### Your instructions
Could you copy every line of the data that contains the word "primes"?

━━━

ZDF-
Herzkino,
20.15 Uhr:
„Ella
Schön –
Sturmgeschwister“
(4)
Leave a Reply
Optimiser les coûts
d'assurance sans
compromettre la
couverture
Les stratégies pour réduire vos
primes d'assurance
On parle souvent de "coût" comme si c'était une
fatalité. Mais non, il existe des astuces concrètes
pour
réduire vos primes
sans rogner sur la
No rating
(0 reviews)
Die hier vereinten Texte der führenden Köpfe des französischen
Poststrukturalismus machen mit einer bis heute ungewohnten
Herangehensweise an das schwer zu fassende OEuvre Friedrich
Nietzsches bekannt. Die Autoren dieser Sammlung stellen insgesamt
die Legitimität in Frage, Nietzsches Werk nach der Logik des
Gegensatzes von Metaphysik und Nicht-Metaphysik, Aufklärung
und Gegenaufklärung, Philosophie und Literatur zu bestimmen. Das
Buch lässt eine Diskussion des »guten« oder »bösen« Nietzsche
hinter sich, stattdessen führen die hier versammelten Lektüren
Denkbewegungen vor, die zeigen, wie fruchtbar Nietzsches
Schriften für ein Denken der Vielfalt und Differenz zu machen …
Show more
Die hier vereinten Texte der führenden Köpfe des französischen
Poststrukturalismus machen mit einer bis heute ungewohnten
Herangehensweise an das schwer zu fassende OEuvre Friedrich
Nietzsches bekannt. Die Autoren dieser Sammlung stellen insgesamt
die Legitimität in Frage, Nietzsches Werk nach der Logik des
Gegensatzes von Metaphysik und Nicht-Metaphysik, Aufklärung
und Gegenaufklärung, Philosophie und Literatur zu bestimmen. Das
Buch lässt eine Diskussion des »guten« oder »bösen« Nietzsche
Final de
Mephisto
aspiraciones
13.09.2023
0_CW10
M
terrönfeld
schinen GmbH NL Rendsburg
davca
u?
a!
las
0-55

━━━

### Response for this exercise
primes d'assurance
réduire vos primes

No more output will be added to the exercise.